Núcleo da disputa: bombas, bloqueio e Ormuz

O ponto mais sensível é o compromisso exigido por Washington de que o Irã jamais terá uma arma nuclear. Oficiais iranianos repetem que o país não busca a bomba e que uma fatwa, decreto religioso do próprio líder supremo, proíbe esse tipo de armamento. Ao ser colocado em letras maiúsculas nas redes de Trump, o tema ganha contornos de ultimato.

Outro foco de atrito é o Estreito de Ormuz, corredor por onde passa cerca de 20% do petróleo comercializado no mundo. O presidente americano cobra que a passagem seja “imediatamente aberta”, sem qualquer tipo de pedágio ou restrição imposta por Teerã. Para o Irã, esse tipo de exigência fere sua soberania sobre águas territoriais e reduz uma das poucas cartas de pressão que o país ainda controla na região.

As minas navais mencionadas por Trump completam o quadro. Nos últimos anos, episódios de navios danificados e acusações mútuas transformam a hidrovia em símbolo da disputa. Ao exigir a remoção das minas atribuídas ao Irã, Washington tenta zerar o risco militar na rota. Em troca, acena com o relaxamento do bloqueio aos portos iranianos, que há anos restringe o comércio de petróleo e produtos básicos, pressionando uma economia já frágil.
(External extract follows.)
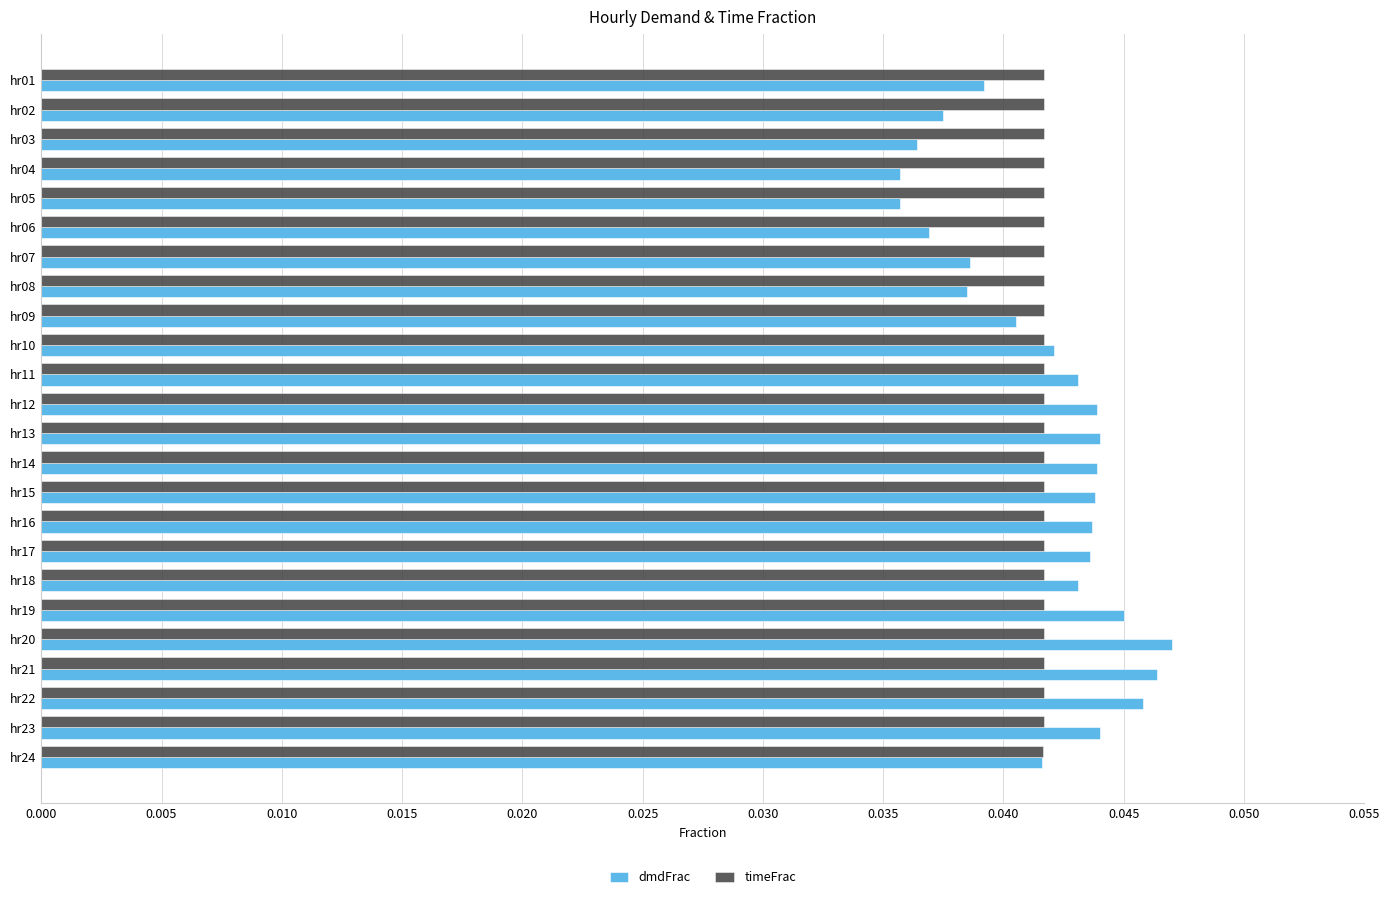

Is the value of dmdFrac at hr02 greater than the value of timeFrac at hr23?

No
Em Teerã, negociadores tentam manter o processo vivo, mesmo sob pressão. “As negociações com os EUA estão em andamento e ainda existem pequenas divergências”, afirma Saeed Ajorloo, membro da equipe iraniana. Ele diz na TV estatal que, se o texto final for aprovado, haverá uma fase de 60 dias de diálogo para detalhar ponto por ponto o que foi acordado. A fala é reforçada pelo principal negociador do Irã, Mohammad Bagheri Ghalibaf, que republica a entrevista.

Tensão regional e impacto sobre energia

A escalada verbal ocorre em uma das rotas mais estratégicas do planeta. Qualquer incerteza em relação ao Estreito de Ormuz impacta o humor dos mercados de energia. Em ocasiões anteriores de tensão entre Washington e Teerã, o simples risco de bloqueio parcial elevou o preço do barril em vários dólares em poucos dias, alimentando inflação em países dependentes de importação de combustíveis.
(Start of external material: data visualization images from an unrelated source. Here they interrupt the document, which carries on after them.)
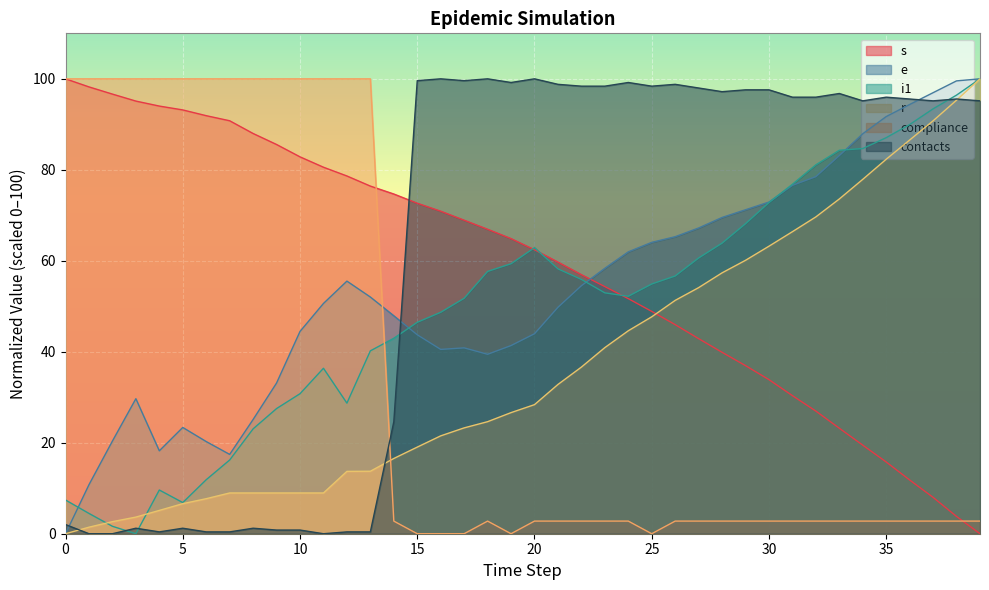

Reading left to right, transcribe all the data shown in this chart.

s: 100.0	98.2	96.6	95.1	94.0	93.2	91.9	90.8	88.0	85.6	82.8	80.6	78.6	76.4	74.7	72.7	70.9	68.9	66.9	64.9	62.4	59.7	56.9	54.3	51.7	48.9	46.0	42.9	39.9	36.9	33.9	30.4	27.0	23.2	19.5	15.8	11.8	8.0	3.8	0.0
e: 0.0	10.8	20.4	29.7	18.2	23.4	20.3	17.4	25.1	33.1	44.5	50.6	55.5	52.0	47.9	43.7	40.5	40.9	39.4	41.4	44.0	49.8	54.5	58.4	62.0	64.1	65.3	67.2	69.5	71.2	72.9	76.6	78.5	83.1	87.9	91.7	94.4	97.0	99.5	100.0
i1: 7.4	4.5	1.6	0.0	9.6	6.8	11.9	16.2	23.1	27.5	30.8	36.4	28.7	40.2	43.0	46.5	48.7	51.8	57.7	59.4	62.9	58.2	55.9	53.0	52.2	54.9	56.7	60.6	63.9	68.2	72.8	76.8	81.1	84.3	84.7	87.1	89.9	93.4	96.4	100.0
r: 0.0	1.4	2.7	3.7	5.1	6.6	7.7	9.0	9.0	9.0	9.0	9.0	13.7	13.7	16.5	19.0	21.5	23.3	24.6	26.6	28.4	32.8	36.6	40.9	44.6	47.7	51.3	54.1	57.3	60.1	63.2	66.4	69.6	73.6	77.9	82.3	86.5	90.8	95.3	100.0
compliance: 100.0	100.0	100.0	100.0	100.0	100.0	100.0	100.0	100.0	100.0	100.0	100.0	100.0	100.0	2.8	0.0	0.0	0.0	2.8	0.0	2.8	2.8	2.8	2.8	2.8	0.0	2.8	2.8	2.8	2.8	2.8	2.8	2.8	2.8	2.8	2.8	2.8	2.8	2.8	2.8
contacts: 2.0	0.0	0.0	1.2	0.4	1.2	0.4	0.4	1.2	0.8	0.8	0.0	0.4	0.4	24.6	99.6	100.0	99.6	100.0	99.2	100.0	98.8	98.4	98.4	99.2	98.4	98.8	98.0	97.2	97.6	97.6	96.0	96.0	96.8	95.2	96.0	95.6	95.2	95.6	95.2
Ao acusar os EUA de minar as negociações, Teerã também envia um recado à região. Aliados de Washington, como Arábia Saudita e Emirados Árabes, acompanham de perto o desfecho, preocupados com o equilíbrio militar no Golfo Pérsico. Rivais do Ocidente, como Rússia e China, enxergam espaço para aprofundar laços com o Irã caso o acordo com os americanos naufrague.
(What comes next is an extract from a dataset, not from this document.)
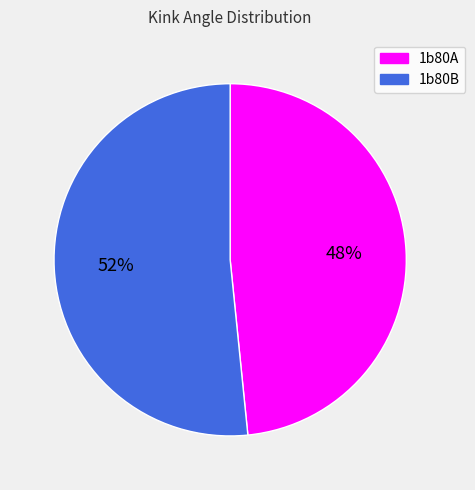

Does 1b80A represent more than half of the total?

No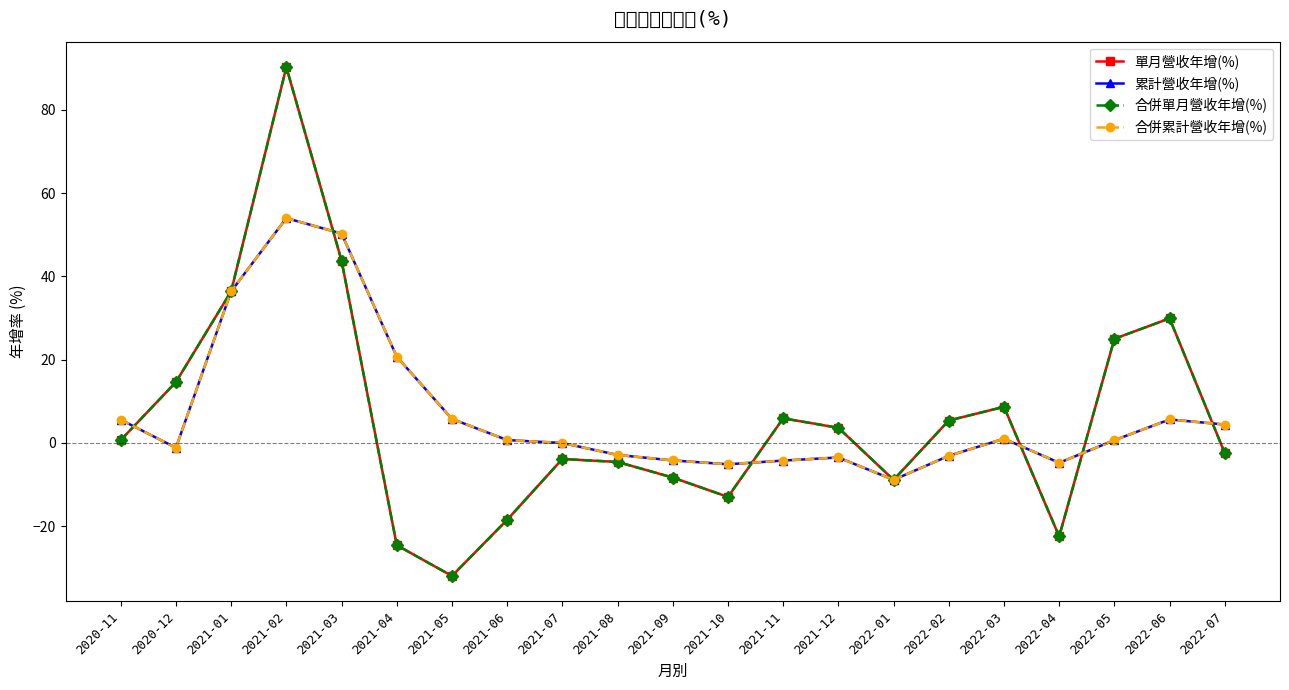

The value of 單月營收年增(%) at 2022-03 is 5.7. True or false?

False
Internamente, Trump fala para sua base política. O endurecimento público das condições permite que ele afirme, diante de críticos no Congresso, que não cede em temas sensíveis como desarme nuclear e livre navegação. No Irã, a retórica agressiva reforça grupos que defendem postura mais dura e resistem a qualquer concessão que pareça humilhante.

A combinação de exigências máximas, bloqueio mantido e ofensas cruzadas aumenta o risco de erro de cálculo. Um incidente militar no Golfo, um navio atingido ou um exercício mal interpretado podem rapidamente transformar a negociação tensa em crise aberta. Diplomatas envolvidos no processo alertam, reservadamente, que cada nova declaração pública de Trump torna mais difícil o trabalho das equipes técnicas nos bastidores.

Negociação em aberto e incerteza prolongada

Apesar da troca de acusações, as duas partes mantêm a mesa de negociação por meio de mediadores. O roteiro desenhado por Ajorloo prevê, primeiro, a aprovação de um texto político e, depois, 60 dias de conversas detalhadas sobre inspeções, cronogramas e contrapartidas econômicas. Esse período deve definir, por exemplo, como e quando o bloqueio aos portos iranianos seria suspenso e que tipo de monitoramento internacional acompanharia o programa nuclear.

Cada dia de atraso prolonga a incerteza sobre o fluxo de petróleo pelo Golfo e sobre a estabilidade de uma região marcada por conflitos em série. Sem um acordo, o Irã permanece sob sanções pesadas, e os Estados Unidos seguem com uma presença militar robusta em uma área onde qualquer faísca pode ter efeitos globais. A pergunta que permanece, diante das últimas exigências de Trump, é se ainda há espaço político em Washington e em Teerã para um compromisso que desarme a crise sem humilhar nenhum dos lados.